I think I have encountered a bug in the OpenCL driver of the Evergreen family. Consider the following, trivial kernel:
float phi (float x) { return -log(tanh(x/2)); }
__kernel void bugTest( __global const float* rand, __global float* testA, __global float* testB, __local float *sumphibeta, __local short *minus, __local float *abs) {
int i = get_global_id(0);
minus=(rand<0)?-1:1;
abs=(minus==-1)?phi(-rand):phi(rand);
testA=abs;
sumphibeta=0;
testB=abs;
}
Then one would expect that testA=testB. However, it doesn't always work correct:
Given that this seems to happens consistently in the Evergreen family and not outside, and that it happens regardless of OS (32bit win7 or 64bit win7, at least) and that it is resolved by switching to CPU mode, makes me suspect that it is caused by a bug in the drivers, possibly the compiler.
I use JOCL as my front-end, so I have a Netbeans-project which triggers the bug. If you prefer plain C/C++, just run the above on an Evergreen GPU with
global_work_size = {73};
local_work_size = {73};
testA = new float[73];
testB = new float[73];
rand = {4.659722f, 9.79593f, 4.018818f, 14.205623f,
4.8614163f, 13.74736f, 7.9671173f, 7.1122317f, 2.437036f, 14.670018f,
7.5287275f, 5.4726443f, 8.878769f, 4.834208f, 2.4469802f, 15.271384f,
3.7141998f, 14.71361f, 13.636945f, 11.304411f, 11.787898f, 12.776969f,
10.551311f, 7.6994514f, 8.45033f, 7.945807f, 9.079653f, 13.230182f,
12.124534f, 8.8559675f, 11.232213f, 12.435405f, 10.152599f, 7.382857f,
6.679857f, 12.372585f, 6.143651f, 3.814587f, 6.479739f, 12.005309f,
11.770777f, 11.998981f, 11.120965f, 4.4589887f, 6.4073095f, 0.70655245f,
8.641274f, 13.5908375f, 3.871447f, 7.852525f, 9.202319f, 2.7622483f,
7.2694182f, 9.263704f, 3.6282501f, 5.9980154f, 9.159372f, 3.906349f,
8.7281275f, 9.331164f, 14.096231f, 12.455883f, 11.098762f, 2.8249257f,
8.641249f, 10.528001f, 8.406309f, 5.1229515f, 10.946483f, 10.861275f,
4.2477875f, 3.8476f, 5.520955f};
I hope I got to the right place with this bug report, since I find no other places on this site to report bugs...
--Peter
Solved! Go to Solution.
pwvdendr,
Thanks for the test case, I am able to reproduce this issue.
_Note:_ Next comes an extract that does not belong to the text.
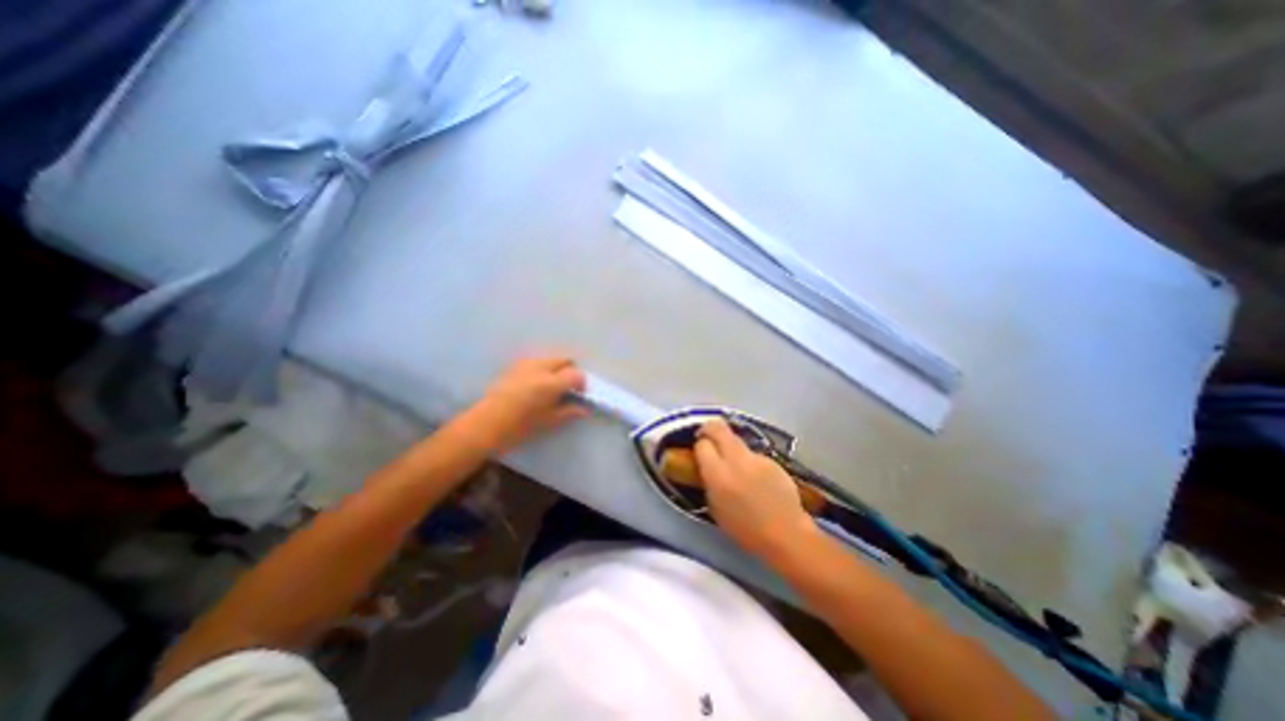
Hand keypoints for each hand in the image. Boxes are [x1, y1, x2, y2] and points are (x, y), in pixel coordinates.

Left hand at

[Update:] I've root caused the bug to an issue in the shader compiler and have found a work-around. If you place a mem_fence(CLK_LOCAL_MEM_FENCE) after the line 'abs=(minus==-1)?phi(-rand):phi(rand);', then the program produces correct results by disabling the optimization that is mis-compiling the attached test case. Hope this helps.
Hi
I will check with shader compiler engineers.
If you can send us JOCL project with the source it will be much faster.
Thx Dov
I did, it was in the link, no? Perhaps not visible enough, here the link again: http://dl.dropbox.com/u/3060536/JOCLbug.rar
pwvdendr,
Thanks for the test case, I am able to reproduce this issue.
[Update:] I've root caused the bug to an issue in the shader compiler and have found a work-around. If you place a mem_fence(CLK_LOCAL_MEM_FENCE) after the line 'abs=(minus==-1)?phi(-rand):phi(rand);', then the program produces correct results by disabling the optimization that is mis-compiling the attached test case. Hope this helps.
Ok, great, I hope you can solve this issue. 🙂
Thanks for the workaround. Do you have any idea how long it takes approximately to fix such a bug? If it's not too long I'll just wait for it. Otherwise, can you give me some more details when exactly an additional mem_fence is needed and when not?
Usually it is a 3 month turn-around from bug fix to public release(not counting preview or one-off releases).
It looks like the mem fence will be needed when there is a conditional move with a result into local memory and then you read from the local memory location with the same index. A memory fence will be needed between the write and read.
The problem looks like it comes when the load is optimized away, it is selecting one of the operands of the ternary operator instead of the result.